__Task goal__. Would you restate all the entries exactly, leaving nothing out?

**** Data to examine

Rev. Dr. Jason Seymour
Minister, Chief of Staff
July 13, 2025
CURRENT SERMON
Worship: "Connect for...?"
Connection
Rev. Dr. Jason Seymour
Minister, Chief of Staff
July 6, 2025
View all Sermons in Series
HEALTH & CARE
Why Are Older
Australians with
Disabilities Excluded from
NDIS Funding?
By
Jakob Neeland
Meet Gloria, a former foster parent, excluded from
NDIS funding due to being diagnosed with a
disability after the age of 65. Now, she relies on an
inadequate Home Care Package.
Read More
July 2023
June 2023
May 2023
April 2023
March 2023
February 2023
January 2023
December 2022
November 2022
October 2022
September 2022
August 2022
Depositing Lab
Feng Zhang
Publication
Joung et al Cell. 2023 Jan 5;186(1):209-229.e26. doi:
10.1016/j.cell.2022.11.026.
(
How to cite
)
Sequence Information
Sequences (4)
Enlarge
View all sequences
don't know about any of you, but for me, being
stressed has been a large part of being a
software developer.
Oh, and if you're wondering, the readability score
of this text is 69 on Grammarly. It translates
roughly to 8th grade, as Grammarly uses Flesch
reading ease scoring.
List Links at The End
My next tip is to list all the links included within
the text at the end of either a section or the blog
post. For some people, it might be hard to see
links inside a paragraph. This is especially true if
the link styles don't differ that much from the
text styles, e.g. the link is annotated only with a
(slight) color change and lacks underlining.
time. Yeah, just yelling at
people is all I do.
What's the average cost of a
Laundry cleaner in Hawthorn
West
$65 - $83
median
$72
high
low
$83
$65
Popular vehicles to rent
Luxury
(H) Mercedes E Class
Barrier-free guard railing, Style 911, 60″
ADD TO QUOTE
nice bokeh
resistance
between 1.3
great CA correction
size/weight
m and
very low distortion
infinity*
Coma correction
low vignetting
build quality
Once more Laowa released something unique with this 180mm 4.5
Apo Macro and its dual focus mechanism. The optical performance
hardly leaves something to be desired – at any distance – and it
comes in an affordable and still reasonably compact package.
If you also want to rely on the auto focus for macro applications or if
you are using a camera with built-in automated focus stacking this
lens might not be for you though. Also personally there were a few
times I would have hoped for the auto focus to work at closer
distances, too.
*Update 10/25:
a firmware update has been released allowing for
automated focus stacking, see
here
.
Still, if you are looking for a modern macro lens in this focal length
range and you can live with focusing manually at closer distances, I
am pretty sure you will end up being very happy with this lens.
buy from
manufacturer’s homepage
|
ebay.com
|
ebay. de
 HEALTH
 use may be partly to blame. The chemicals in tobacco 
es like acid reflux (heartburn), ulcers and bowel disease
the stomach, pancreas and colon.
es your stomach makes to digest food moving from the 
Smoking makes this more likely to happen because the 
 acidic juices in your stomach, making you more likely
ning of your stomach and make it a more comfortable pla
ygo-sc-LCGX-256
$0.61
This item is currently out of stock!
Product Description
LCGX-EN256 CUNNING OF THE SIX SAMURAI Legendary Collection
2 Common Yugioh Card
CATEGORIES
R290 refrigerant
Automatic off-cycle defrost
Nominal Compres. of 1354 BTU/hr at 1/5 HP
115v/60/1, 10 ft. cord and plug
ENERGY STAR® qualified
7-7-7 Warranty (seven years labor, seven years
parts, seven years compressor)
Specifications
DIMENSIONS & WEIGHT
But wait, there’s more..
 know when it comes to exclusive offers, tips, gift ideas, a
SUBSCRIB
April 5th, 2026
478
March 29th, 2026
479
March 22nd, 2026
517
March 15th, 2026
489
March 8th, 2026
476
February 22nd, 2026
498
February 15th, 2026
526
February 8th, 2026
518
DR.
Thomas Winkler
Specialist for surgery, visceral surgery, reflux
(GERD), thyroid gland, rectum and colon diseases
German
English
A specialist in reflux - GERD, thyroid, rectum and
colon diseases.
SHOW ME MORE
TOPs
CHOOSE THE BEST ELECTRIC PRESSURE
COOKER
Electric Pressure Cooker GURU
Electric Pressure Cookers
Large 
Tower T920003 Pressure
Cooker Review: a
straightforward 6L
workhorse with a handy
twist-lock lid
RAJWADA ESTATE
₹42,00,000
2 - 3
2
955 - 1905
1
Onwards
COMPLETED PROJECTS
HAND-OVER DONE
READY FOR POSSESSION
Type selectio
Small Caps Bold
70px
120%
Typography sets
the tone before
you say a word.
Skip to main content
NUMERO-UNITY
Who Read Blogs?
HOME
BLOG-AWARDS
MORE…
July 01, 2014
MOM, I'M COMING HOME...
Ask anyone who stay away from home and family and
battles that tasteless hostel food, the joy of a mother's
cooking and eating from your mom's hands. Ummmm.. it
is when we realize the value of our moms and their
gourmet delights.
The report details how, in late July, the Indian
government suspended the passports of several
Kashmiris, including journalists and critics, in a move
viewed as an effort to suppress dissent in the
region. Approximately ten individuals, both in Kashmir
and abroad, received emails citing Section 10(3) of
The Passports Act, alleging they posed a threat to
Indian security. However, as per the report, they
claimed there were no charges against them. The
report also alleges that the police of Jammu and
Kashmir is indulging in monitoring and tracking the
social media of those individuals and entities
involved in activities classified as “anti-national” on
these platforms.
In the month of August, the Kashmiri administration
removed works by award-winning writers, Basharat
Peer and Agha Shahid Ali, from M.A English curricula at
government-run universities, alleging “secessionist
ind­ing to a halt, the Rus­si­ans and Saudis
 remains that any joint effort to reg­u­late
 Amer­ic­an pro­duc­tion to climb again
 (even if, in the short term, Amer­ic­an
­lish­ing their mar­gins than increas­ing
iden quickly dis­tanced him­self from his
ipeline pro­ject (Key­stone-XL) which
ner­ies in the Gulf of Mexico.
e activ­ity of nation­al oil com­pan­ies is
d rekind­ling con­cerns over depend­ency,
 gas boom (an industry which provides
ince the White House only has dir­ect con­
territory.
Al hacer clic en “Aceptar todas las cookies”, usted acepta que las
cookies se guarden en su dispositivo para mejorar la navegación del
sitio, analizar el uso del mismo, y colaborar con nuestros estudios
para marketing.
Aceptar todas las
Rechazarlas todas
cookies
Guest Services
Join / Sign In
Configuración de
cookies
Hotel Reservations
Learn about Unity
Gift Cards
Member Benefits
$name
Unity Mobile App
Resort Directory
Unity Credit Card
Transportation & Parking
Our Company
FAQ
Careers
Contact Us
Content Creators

********

__Response below__.
Rev. Dr. Jason Seymour
Minister, Chief of Staff
July 13, 2025
CURRENT SERMON
Worship: "Connect for...?"
Connection
Rev. Dr. Jason Seymour
Minister, Chief of Staff
July 6, 2025
View all Sermons in Series
HEALTH & CARE
Why Are Older
Australians with
Disabilities Excluded from
NDIS Funding?
By
Jakob Neeland
Meet Gloria, a former foster parent, excluded from
NDIS funding due to being diagnosed with a
disability after the age of 65. Now, she relies on an
inadequate Home Care Package.
Read More
July 2023
June 2023
May 2023
April 2023
March 2023
February 2023
January 2023
December 2022
November 2022
October 2022
September 2022
August 2022
Depositing Lab
Feng Zhang
Publication
Joung et al Cell. 2023 Jan 5;186(1):209-229.e26. doi:
10.1016/j.cell.2022.11.026.
(
How to cite
)
Sequence Information
Sequences (4)
Enlarge
View all sequences
don't know about any of you, but for me, being
stressed has been a large part of being a
software developer.
Oh, and if you're wondering, the readability score
of this text is 69 on Grammarly. It translates
roughly to 8th grade, as Grammarly uses Flesch
reading ease scoring.
List Links at The End
My next tip is to list all the links included within
the text at the end of either a section or the blog
post. For some people, it might be hard to see
links inside a paragraph. This is especially true if
the link styles don't differ that much from the
text styles, e.g. the link is annotated only with a
(slight) color change and lacks underlining.
time. Yeah, just yelling at
people is all I do.
What's the average cost of a
Laundry cleaner in Hawthorn
West
$65 - $83
median
$72
high
low
$83
$65
Popular vehicles to rent
Luxury
(H) Mercedes E Class
Barrier-free guard railing, Style 911, 60″
ADD TO QUOTE
nice bokeh
resistance
between 1.3
great CA correction
size/weight
m and
very low distortion
infinity*
Coma correction
low vignetting
build quality
Once more Laowa released something unique with this 180mm 4.5
Apo Macro and its dual focus mechanism. The optical performance
hardly leaves something to be desired – at any distance – and it
comes in an affordable and still reasonably compact package.
If you also want to rely on the auto focus for macro applications or if
you are using a camera with built-in automated focus stacking this
lens might not be for you though. Also personally there were a few
times I would have hoped for the auto focus to work at closer
distances, too.
*Update 10/25:
a firmware update has been released allowing for
automated focus stacking, see
here
.
Still, if you are looking for a modern macro lens in this focal length
range and you can live with focusing manually at closer distances, I
am pretty sure you will end up being very happy with this lens.
buy from
manufacturer’s homepage
|
ebay.com
|
ebay. de
 HEALTH
 use may be partly to blame. The chemicals in tobacco 
es like acid reflux (heartburn), ulcers and bowel disease
the stomach, pancreas and colon.
es your stomach makes to digest food moving from the 
Smoking makes this more likely to happen because the 
 acidic juices in your stomach, making you more likely
ning of your stomach and make it a more comfortable pla
ygo-sc-LCGX-256
$0.61
This item is currently out of stock!
Product Description
LCGX-EN256 CUNNING OF THE SIX SAMURAI Legendary Collection
2 Common Yugioh Card
CATEGORIES
R290 refrigerant
Automatic off-cycle defrost
Nominal Compres. of 1354 BTU/hr at 1/5 HP
115v/60/1, 10 ft. cord and plug
ENERGY STAR® qualified
7-7-7 Warranty (seven years labor, seven years
parts, seven years compressor)
Specifications
DIMENSIONS & WEIGHT
But wait, there’s more..
 know when it comes to exclusive offers, tips, gift ideas, a
SUBSCRIB
April 5th, 2026
478
March 29th, 2026
479
March 22nd, 2026
517
March 15th, 2026
489
March 8th, 2026
476
February 22nd, 2026
498
February 15th, 2026
526
February 8th, 2026
518
DR.
Thomas Winkler
Specialist for surgery, visceral surgery, reflux
(GERD), thyroid gland, rectum and colon diseases
German
English
A specialist in reflux - GERD, thyroid, rectum and
colon diseases.
SHOW ME MORE
TOPs
CHOOSE THE BEST ELECTRIC PRESSURE
COOKER
Electric Pressure Cooker GURU
Electric Pressure Cookers
Large 
Tower T920003 Pressure
Cooker Review: a
straightforward 6L
workhorse with a handy
twist-lock lid
RAJWADA ESTATE
₹42,00,000
2 - 3
2
955 - 1905
1
Onwards
COMPLETED PROJECTS
HAND-OVER DONE
READY FOR POSSESSION
Type selectio
Small Caps Bold
70px
120%
Typography sets
the tone before
you say a word.
Skip to main content
NUMERO-UNITY
Who Read Blogs?
HOME
BLOG-AWARDS
MORE…
July 01, 2014
MOM, I'M COMING HOME...
Ask anyone who stay away from home and family and
battles that tasteless hostel food, the joy of a mother's
cooking and eating from your mom's hands. Ummmm.. it
is when we realize the value of our moms and their
gourmet delights.
The report details how, in late July, the Indian
government suspended the passports of several
Kashmiris, including journalists and critics, in a move
viewed as an effort to suppress dissent in the
region. Approximately ten individuals, both in Kashmir
and abroad, received emails citing Section 10(3) of
The Passports Act, alleging they posed a threat to
Indian security. However, as per the report, they
claimed there were no charges against them. The
report also alleges that the police of Jammu and
Kashmir is indulging in monitoring and tracking the
social media of those individuals and entities
involved in activities classified as “anti-national” on
these platforms.
In the month of August, the Kashmiri administration
removed works by award-winning writers, Basharat
Peer and Agha Shahid Ali, from M.A English curricula at
government-run universities, alleging “secessionist
ind­ing to a halt, the Rus­si­ans and Saudis
 remains that any joint effort to reg­u­late
 Amer­ic­an pro­duc­tion to climb again
 (even if, in the short term, Amer­ic­an
­lish­ing their mar­gins than increas­ing
iden quickly dis­tanced him­self from his
ipeline pro­ject (Key­stone-XL) which
ner­ies in the Gulf of Mexico.
e activ­ity of nation­al oil com­pan­ies is
d rekind­ling con­cerns over depend­ency,
 gas boom (an industry which provides
ince the White House only has dir­ect con­
territory.
Al hacer clic en “Aceptar todas las cookies”, usted acepta que las
cookies se guarden en su dispositivo para mejorar la navegación del
sitio, analizar el uso del mismo, y colaborar con nuestros estudios
para marketing.
Aceptar todas las
Rechazarlas todas
cookies
Guest Services
Join / Sign In
Configuración de
cookies
Hotel Reservations
Learn about Unity
Gift Cards
Member Benefits
$name
Unity Mobile App
Resort Directory
Unity Credit Card
Transportation & Parking
Our Company
FAQ
Careers
Contact Us
Content Creators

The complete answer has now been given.